Archive for January 2015

Illusion



"People don’t like love, they like that flittery flirty feeling. They don’t love love - love is sacrificial, love is ferocious, it’s not emotive. Our culture doesn’t love love, it loves the idea of love. It wants the emotion without paying anything for it. It’s ridiculous." —Matt Chandler

Shah Rukh Khan made all the 90s kids believe in the magic of love and damaged their brains for eternity. But now, as an adult, I know better. I know that Raj was an optical illusion. I know that love is this undefined, bizarre, complex emotion that no one can put into words.


We have all been conditioned to believe in the comfortable concept of love. But with each passing day, I see its significance fade away piece by piece. I used to be a firm believer of love and other drugs. This very belief of mine is now just a fictional entity.
Hoping for a soulmate in our world is like a mirage of the oasis. Virtues like loyalty, integrity, honesty have lost its meaning and all we are left with is treachery, dishonesty and greed.
With more options comes more difficulties. Everyone around is viable and available, so why would anyone go and do the right thing.  

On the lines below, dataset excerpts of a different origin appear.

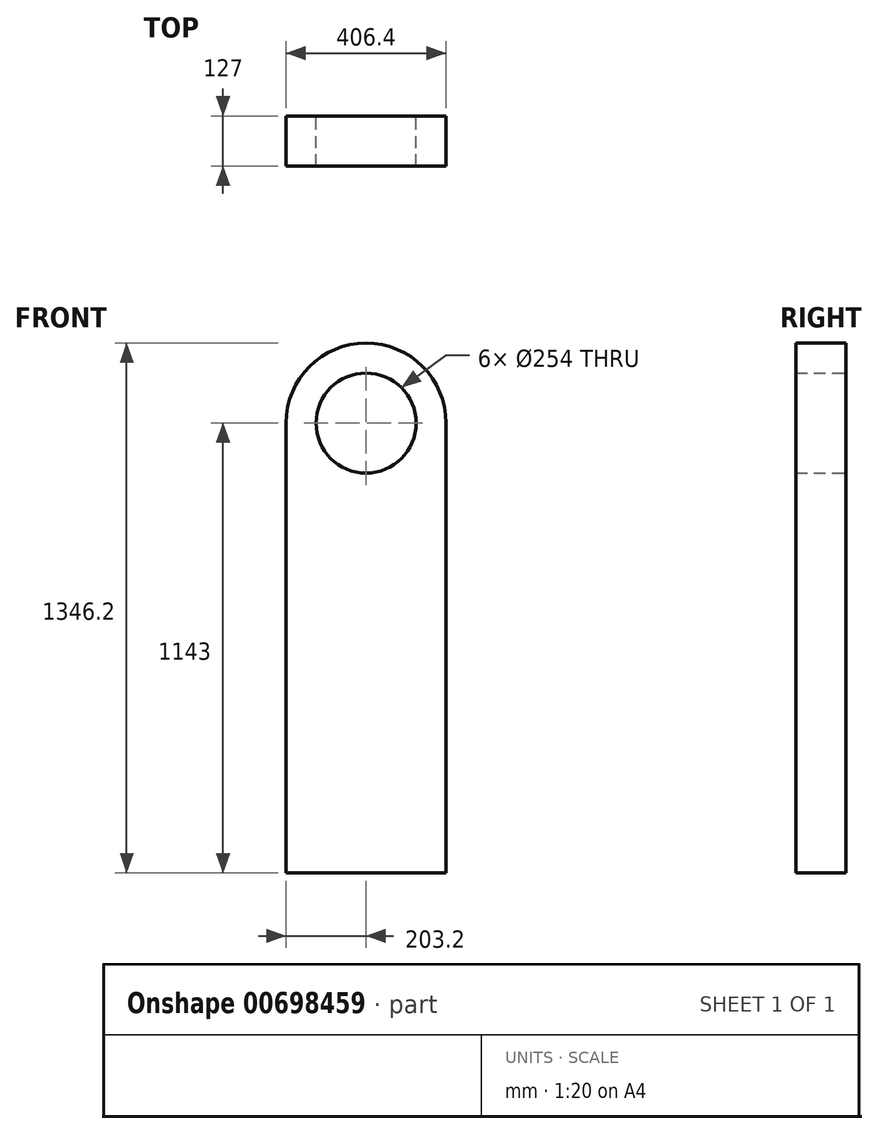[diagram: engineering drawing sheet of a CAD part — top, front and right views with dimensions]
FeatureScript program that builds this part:
annotation { "Feature Type Name" : "Feature", "Feature Type Description" : "" }
export const myFeature = defineFeature(function(context is Context, id is Id, definition is map)
    precondition{}
    {
        {
            var Q0;
            Q0=qCreatedBy(makeId("Front.planeOp"),FACE);
            var sketch = newSketch(context, id + "F0", { "sketchPlane" : qUnion([Q0])});
            skLineSegment(sketch, "E0.top", {"start": v(-203.2, -1143) * mm, "end": v(203.2, -1143) * mm});
            skLineSegment(sketch, "E0.left", {"start": v(-203.2, 0) * mm, "end": v(-203.2, -1143) * mm});
            skLineSegment(sketch, "E0.right", {"start": v(203.2, 0) * mm, "end": v(203.2, -1143) * mm});
            skArc(sketch, "E1", {"start": v(203.2, 0) * mm, "mid": v(0, 203.2) * mm, "end": v(-203.2, 0) * mm});
            skCircle(sketch, "E2", {"center": v(0, 0) * mm, "radius": 127 * mm});
            skSolve(sketch);
        }
        {
            var Q0;
            Q0=qSketchRegion(id+"F0",true);
            extrude(context, id + "F1", {"entities" : qUnion([Q0]), "endBound" : BoundingType.SYMMETRIC, "depth" : 127 * mm, "offsetDistance" : 25.4 * mm});
        }
    });
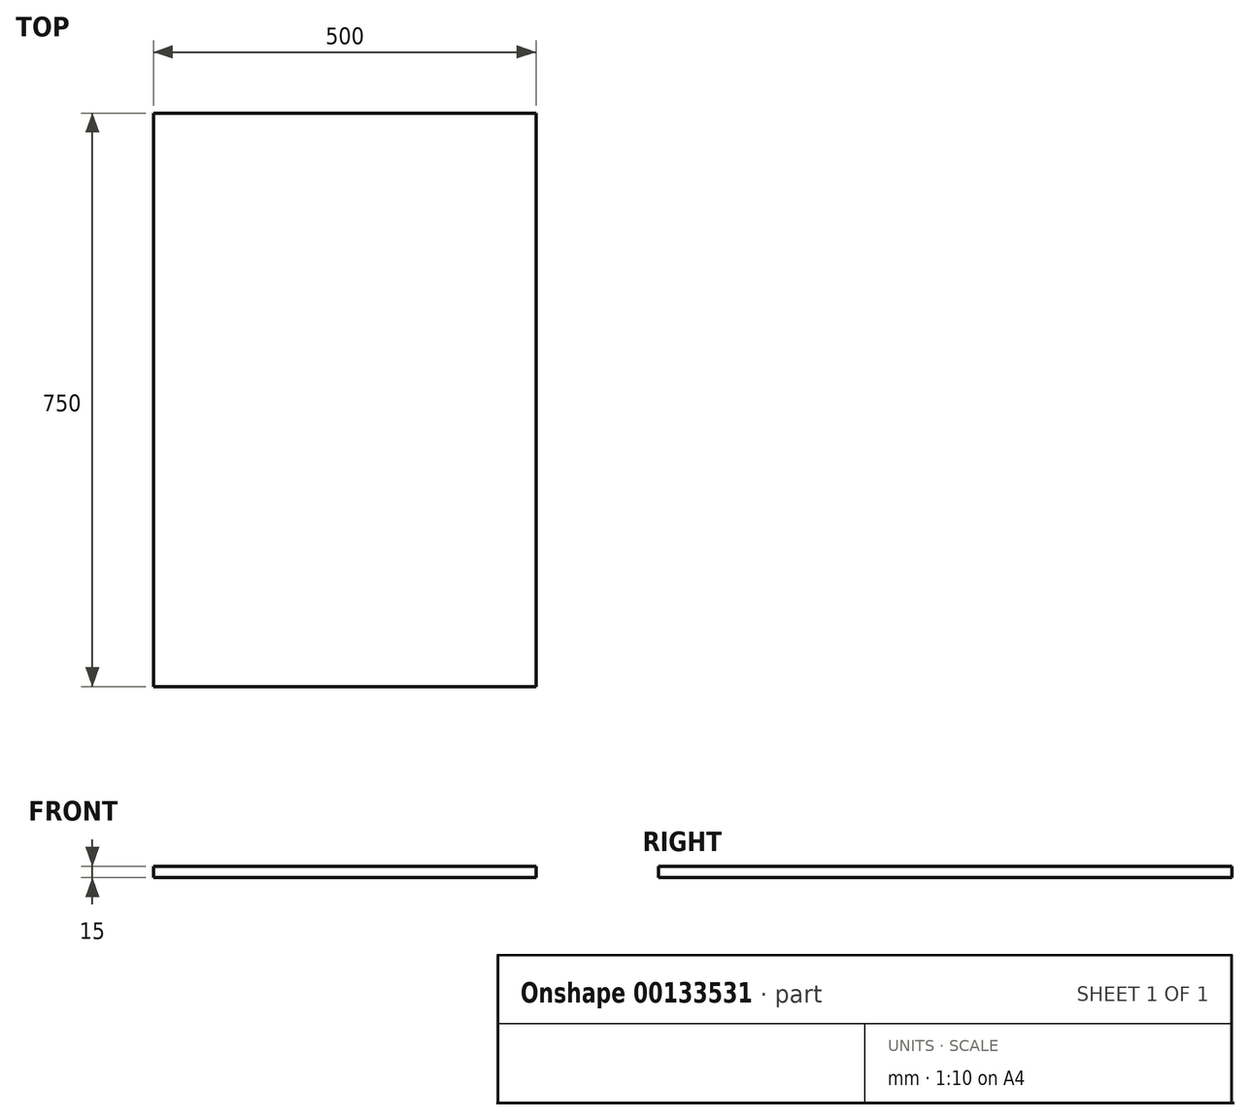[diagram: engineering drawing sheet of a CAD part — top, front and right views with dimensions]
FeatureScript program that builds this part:
annotation { "Feature Type Name" : "Feature", "Feature Type Description" : "" }
export const myFeature = defineFeature(function(context is Context, id is Id, definition is map)
    precondition{}
    {
        {
            var Q0;
            Q0=qCreatedBy(makeId("Right.planeOp"),FACE);
            var sketch = newSketch(context, id + "F0", { "sketchPlane" : qUnion([Q0])});
            skLineSegment(sketch, "E0.bottom", {"start": v(-375, 7.5) * mm, "end": v(375, 7.5) * mm});
            skLineSegment(sketch, "E0.top", {"start": v(-375, -7.5) * mm, "end": v(375, -7.5) * mm});
            skLineSegment(sketch, "E0.left", {"start": v(-375, 7.5) * mm, "end": v(-375, -7.5) * mm});
            skLineSegment(sketch, "E0.right", {"start": v(375, 7.5) * mm, "end": v(375, -7.5) * mm});
            skPoint(sketch, "E0.middle", {"position": v(0, 0) * mm});
            skSolve(sketch);
        }
        {
            var Q0;
            Q0=makeQuery(id+"F0.imprint","IMPRINT",FACE,{"disambiguationData":[TD([[makeQuery(id+"F0.imprint","IMPRINT",EDGE,{"derivedFrom":sQuery(id+"F0.wireOp",EDGE,"E0.bottom")}),-1.0]])]});
            extrude(context, id + "F1", {"entities" : qUnion([Q0]), "depth" : 500 * mm});
        }
    });
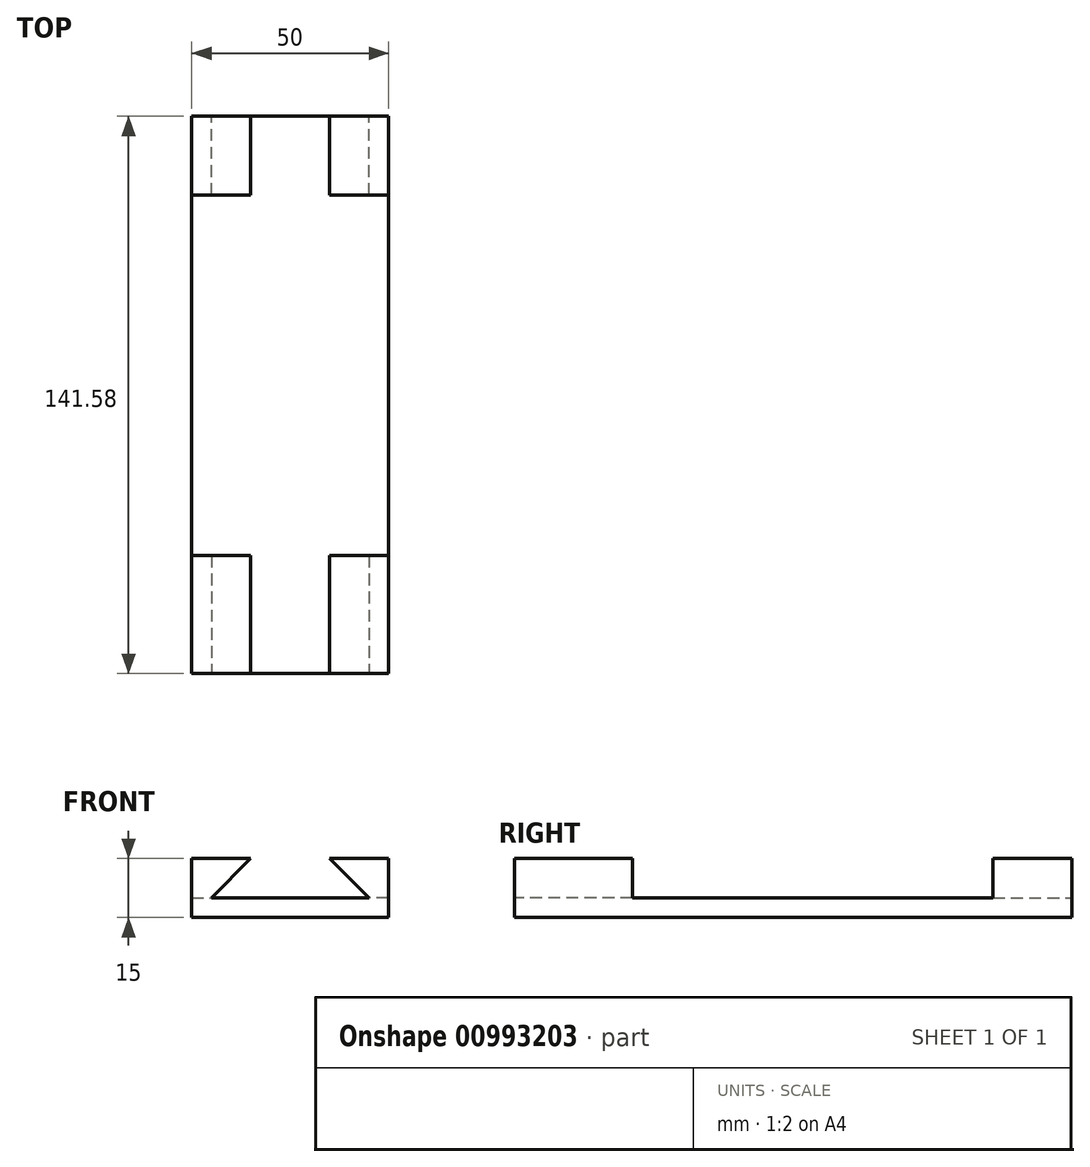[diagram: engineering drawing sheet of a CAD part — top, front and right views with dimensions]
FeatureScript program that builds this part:
annotation { "Feature Type Name" : "Feature", "Feature Type Description" : "" }
export const myFeature = defineFeature(function(context is Context, id is Id, definition is map)
    precondition{}
    {
        {
            var Q0;
            Q0=qCreatedBy(makeId("Top.planeOp"),FACE);
            var sketch = newSketch(context, id + "F0", { "sketchPlane" : qUnion([Q0])});
            skLineSegment(sketch, "E0.bottom", {"start": v(-25, 70.8) * mm, "end": v(25, 70.8) * mm});
            skLineSegment(sketch, "E0.top", {"start": v(-25, -70.8) * mm, "end": v(25, -70.8) * mm});
            skLineSegment(sketch, "E0.left", {"start": v(-25, 70.8) * mm, "end": v(-25, -70.8) * mm});
            skLineSegment(sketch, "E0.right", {"start": v(25, 70.8) * mm, "end": v(25, -70.8) * mm});
            skPoint(sketch, "E0.middle", {"position": v(0, 0) * mm});
            skSolve(sketch);
        }
        {
            var Q0;
            Q0 = qSketchRegion(id + "F0", true);
            extrude(context, id + "F1", {"entities" : qUnion([Q0]), "oppositeDirection" : true, "depth" : 5 * mm, "offsetDistance" : 25 * mm});
        }
        {
            var Q0;
            Q0=qCreatedBy(makeId("Front.planeOp"),FACE);
            cPlane(context, id + "F2", {"entities" : qUnion([Q0]), "cplaneType" : CPlaneType.OFFSET, "offset" : 70.8 * mm, "width" : 150 * mm, "height" : 150 * mm});
        }
        {
            var Q0;
            Q0=qCreatedBy(id+"F2.planeOp",FACE);
            var sketch = newSketch(context, id + "F3", { "sketchPlane" : qUnion([Q0])});
            skLineSegment(sketch, "E1", {"start": v(-25, 0) * mm, "end": v(-25, 10) * mm});
            skLineSegment(sketch, "E2", {"start": v(-25, 10) * mm, "end": v(-10, 10) * mm});
            skLineSegment(sketch, "E3", {"start": v(-10, 10) * mm, "end": v(-20, 0) * mm});
            skLineSegment(sketch, "E4", {"start": v(-20, 0) * mm, "end": v(20, 0) * mm});
            skLineSegment(sketch, "E5", {"start": v(20, 0) * mm, "end": v(10, 10) * mm});
            skLineSegment(sketch, "E6", {"start": v(10, 10) * mm, "end": v(25, 10) * mm});
            skLineSegment(sketch, "E7", {"start": v(25, 10) * mm, "end": v(25, 0) * mm});
            skLineSegment(sketch, "E8", {"start": v(25, 0) * mm, "end": v(-25, 0) * mm});
            skSolve(sketch);
        }
        {
            var Q0;
            Q0 = qSketchRegion(id + "F3", true);
            extrude(context, id + "F4", {"entities" : qUnion([Q0]), "operationType" : NewBodyOperationType.ADD, "oppositeDirection" : true, "depth" : 30 * mm, "offsetDistance" : 25 * mm});
        }
        {
            var Q0;
            Q0=qCreatedBy(makeId("Front.planeOp"),FACE);
            cPlane(context, id + "F5", {"entities" : qUnion([Q0]), "cplaneType" : CPlaneType.OFFSET, "offset" : 70.8 * mm, "oppositeDirection" : true, "width" : 150 * mm, "height" : 150 * mm});
        }
        {
            var Q0;
            Q0=qCreatedBy(id+"F5.planeOp",FACE);
            var sketch = newSketch(context, id + "F6", { "sketchPlane" : qUnion([Q0])});
            skLineSegment(sketch, "E9", {"start": v(25, 0) * mm, "end": v(25, 10) * mm});
            skLineSegment(sketch, "E10", {"start": v(25, 10) * mm, "end": v(10, 10) * mm});
            skLineSegment(sketch, "E11", {"start": v(10, 10) * mm, "end": v(20, 0) * mm});
            skLineSegment(sketch, "E12", {"start": v(20, 0) * mm, "end": v(-20, 0) * mm});
            skLineSegment(sketch, "E13", {"start": v(-20, 0) * mm, "end": v(-10, 10) * mm});
            skLineSegment(sketch, "E14", {"start": v(-10, 10) * mm, "end": v(-25, 10) * mm});
            skLineSegment(sketch, "E15", {"start": v(-25, 10) * mm, "end": v(-25, 0) * mm});
            skLineSegment(sketch, "E16", {"start": v(-25, 0) * mm, "end": v(25, 0) * mm});
            skSolve(sketch);
        }
        {
            var Q0;
            Q0 = qSketchRegion(id + "F6", true);
            extrude(context, id + "F7", {"entities" : qUnion([Q0]), "operationType" : NewBodyOperationType.ADD, "depth" : 20 * mm, "offsetDistance" : 25 * mm});
        }
    });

In the past, things were simpler. Get a twig and brush your teeth. Now, there’s a host of complexities involved. Go to a supermarket. Choose between a colgate, a pepsodent, a sensodyne, a close up or a cibaca. Each, a viable option. Each would solve your purpose. So, would you ever stick to a particular brand for years at a stretch ?
We don’t. We yearn for a change. We need variety. We desire more options. We feel inquisitive. We want to ‘explore’.


When we cannot stick to a particular toothpaste for the rest of our lives, is it even possible to pin down a soulmate and stick to them for eternity inspite of the viable options out there ? Is it possible for a person to be content with a single person for the rest of their lives ?


Human needs are satiable but human greed is insatiable. I always thought that every person deep down yearns for stability and when you have that one person, it’s good enough. But the stories I witness, the people I meet have different tales to tell. Everyone’s interested in having their share of ‘fun’ while they are at it and get back to their routine lives. Human wants vary. You want someone for companionship. You want someone as a friend. You want someone to be intimate with. You want someone to be a shoulder to cry on. You want someone for the conversations. And all these someones might be different people altogether.

True love happens only in the Nicholas Sparks novels while we mortals need to deal with the real thing. Love, even as a concept, has lost its meaning. And in these dark times, if you do find someone to love and be loved back, preserve them. It’s not the happy ending that counts, what happens after that is the more pertinent question.